At my most recent yard sale, I had a family of 12 arrive in a station wagon. The females walked around picked up hundreds of random items asking me how much they were, holding on to some these items for a while and later trying to bargain with me.
The males stood around glancing at this and that from the driveway and my lord, the children touched every freaking thing they could get their hands on (especially my table of cutesy nick knacks that I had accumulated over the last 10 years)
I had to keep my eye on four women wandering about, three men eyeing my things and five children leaving their ice cream finger prints all over my shit.
I kind of had inkling as to what they were up to, but I’m not a confrontational person nor were there any men around on my side if a fight ensued.
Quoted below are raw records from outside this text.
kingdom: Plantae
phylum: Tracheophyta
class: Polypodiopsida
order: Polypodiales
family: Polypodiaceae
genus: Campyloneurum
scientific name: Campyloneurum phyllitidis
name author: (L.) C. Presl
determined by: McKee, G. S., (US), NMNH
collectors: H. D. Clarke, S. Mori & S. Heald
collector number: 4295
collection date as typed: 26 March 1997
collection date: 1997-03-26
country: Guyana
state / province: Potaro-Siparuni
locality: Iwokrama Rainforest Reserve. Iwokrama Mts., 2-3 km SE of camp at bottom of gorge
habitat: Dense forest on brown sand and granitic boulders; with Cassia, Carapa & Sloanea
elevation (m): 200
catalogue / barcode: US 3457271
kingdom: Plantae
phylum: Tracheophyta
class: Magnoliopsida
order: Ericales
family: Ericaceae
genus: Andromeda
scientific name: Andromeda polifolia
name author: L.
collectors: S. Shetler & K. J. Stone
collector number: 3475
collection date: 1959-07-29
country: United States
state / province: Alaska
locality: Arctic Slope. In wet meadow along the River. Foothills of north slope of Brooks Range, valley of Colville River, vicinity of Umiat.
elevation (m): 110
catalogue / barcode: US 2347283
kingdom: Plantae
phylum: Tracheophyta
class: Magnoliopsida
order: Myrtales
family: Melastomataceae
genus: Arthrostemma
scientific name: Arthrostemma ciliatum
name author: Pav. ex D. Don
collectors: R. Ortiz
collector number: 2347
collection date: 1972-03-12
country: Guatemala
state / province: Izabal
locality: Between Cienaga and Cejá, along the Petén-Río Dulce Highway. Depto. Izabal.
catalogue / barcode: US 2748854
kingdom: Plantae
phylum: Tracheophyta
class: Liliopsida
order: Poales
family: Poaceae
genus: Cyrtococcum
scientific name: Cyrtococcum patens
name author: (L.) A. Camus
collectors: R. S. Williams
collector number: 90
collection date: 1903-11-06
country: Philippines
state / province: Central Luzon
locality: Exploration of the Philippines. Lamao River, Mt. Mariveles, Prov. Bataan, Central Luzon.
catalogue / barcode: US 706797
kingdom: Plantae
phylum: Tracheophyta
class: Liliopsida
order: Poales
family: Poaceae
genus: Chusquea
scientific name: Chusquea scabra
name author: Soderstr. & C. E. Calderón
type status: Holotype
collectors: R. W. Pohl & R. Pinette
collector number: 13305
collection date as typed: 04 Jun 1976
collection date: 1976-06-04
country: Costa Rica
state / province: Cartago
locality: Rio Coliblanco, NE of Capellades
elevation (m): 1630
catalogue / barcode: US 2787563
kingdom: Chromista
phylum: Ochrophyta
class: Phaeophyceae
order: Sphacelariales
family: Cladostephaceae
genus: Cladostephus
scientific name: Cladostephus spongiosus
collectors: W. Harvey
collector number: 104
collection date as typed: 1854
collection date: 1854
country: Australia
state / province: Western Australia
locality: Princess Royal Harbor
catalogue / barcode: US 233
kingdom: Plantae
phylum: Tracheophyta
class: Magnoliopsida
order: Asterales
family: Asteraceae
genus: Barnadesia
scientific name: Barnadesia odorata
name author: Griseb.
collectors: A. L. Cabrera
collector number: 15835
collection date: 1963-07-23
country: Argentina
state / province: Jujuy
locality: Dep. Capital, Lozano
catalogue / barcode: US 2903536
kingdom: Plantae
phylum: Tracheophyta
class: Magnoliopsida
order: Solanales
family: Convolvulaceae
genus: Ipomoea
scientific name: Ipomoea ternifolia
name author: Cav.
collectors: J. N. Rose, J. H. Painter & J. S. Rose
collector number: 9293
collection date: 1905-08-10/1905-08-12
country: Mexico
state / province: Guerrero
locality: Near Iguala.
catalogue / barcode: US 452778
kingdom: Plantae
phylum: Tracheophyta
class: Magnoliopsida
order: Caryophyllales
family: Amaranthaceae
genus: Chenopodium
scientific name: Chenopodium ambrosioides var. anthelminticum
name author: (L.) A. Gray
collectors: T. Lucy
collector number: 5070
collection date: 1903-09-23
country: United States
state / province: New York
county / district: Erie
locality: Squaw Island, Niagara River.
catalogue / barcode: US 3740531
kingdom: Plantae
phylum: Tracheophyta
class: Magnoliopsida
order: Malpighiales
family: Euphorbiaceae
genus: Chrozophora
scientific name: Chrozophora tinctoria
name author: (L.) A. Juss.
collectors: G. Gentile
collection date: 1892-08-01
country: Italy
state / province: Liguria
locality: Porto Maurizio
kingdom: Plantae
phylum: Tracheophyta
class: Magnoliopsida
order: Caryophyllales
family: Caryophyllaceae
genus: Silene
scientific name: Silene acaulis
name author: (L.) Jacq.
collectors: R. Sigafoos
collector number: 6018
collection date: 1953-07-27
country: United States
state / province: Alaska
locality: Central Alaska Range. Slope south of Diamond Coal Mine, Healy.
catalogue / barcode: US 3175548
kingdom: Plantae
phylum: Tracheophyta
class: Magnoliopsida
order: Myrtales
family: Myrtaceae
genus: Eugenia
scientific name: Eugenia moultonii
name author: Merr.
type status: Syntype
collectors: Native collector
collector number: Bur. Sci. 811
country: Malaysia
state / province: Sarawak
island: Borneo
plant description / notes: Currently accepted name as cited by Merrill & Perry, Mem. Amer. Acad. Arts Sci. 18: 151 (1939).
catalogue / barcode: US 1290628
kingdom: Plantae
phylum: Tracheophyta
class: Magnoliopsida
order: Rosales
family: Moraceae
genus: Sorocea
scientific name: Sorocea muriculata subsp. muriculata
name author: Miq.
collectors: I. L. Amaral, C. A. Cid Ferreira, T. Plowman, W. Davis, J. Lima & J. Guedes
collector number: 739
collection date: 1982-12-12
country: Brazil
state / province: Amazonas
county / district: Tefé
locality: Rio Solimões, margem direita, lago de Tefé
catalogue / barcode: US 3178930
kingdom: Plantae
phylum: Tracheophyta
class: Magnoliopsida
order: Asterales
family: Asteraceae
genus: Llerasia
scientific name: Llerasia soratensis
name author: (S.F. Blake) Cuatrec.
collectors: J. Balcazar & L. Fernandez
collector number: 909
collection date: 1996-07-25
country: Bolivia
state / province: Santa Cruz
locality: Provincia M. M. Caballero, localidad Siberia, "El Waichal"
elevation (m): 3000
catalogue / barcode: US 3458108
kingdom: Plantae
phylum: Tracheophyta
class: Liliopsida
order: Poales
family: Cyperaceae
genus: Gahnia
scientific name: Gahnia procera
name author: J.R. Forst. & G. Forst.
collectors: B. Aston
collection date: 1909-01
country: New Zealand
They hung around long enough for a busload of elderly to arrive, and at that point I couldn’t keep track of what was going on. I mainly watched the nick knack table, since children some times have sticky fingers. Little did I know the parents had flypaper for fingers.
Eventually, all four women “trapped” me with multiple items and continued to distract me with their bargaining. I was firm with pricing, these were items I had received as wedding gifts and did not use.
A public service announcement: Yes, ladies and gents, you now know where most your gifts end up, so in the future just give cash. Since we did’nt register anywhere, we figured we would make it easier on you - no hours of looking for what was left on the registery - and us since we planned to buy a house and needed the $$, which you all knew. Thank you.
These wedding gifts were mostly unopened and I had discounted them greatly since they had sat in my closet for two years.
As they walked away, I noticed a strange optical illusion. The grocery bags I had graciously given them to carry their purchases looked much bigger than they did when I packed them. I also ran about taking inventory of my stock, which suddenly did not look as impressive as it had that before they arrived. Not to mention, my nick knack table looked like chocolate ice cream encrusted Pompeii.
That was my last yard sale and if I want to get rid of something I go to Ebay.
A special note to Aunt Sadie, Aunt Ruth, Aunt Marion, Cousin Barbara, Cousin Peg, Michelle, Anne, Nicole and Sharron: I really did not need nine Mikasa vases, you all know I have four cats and you also know anything that resembles a flower gets eaten around here.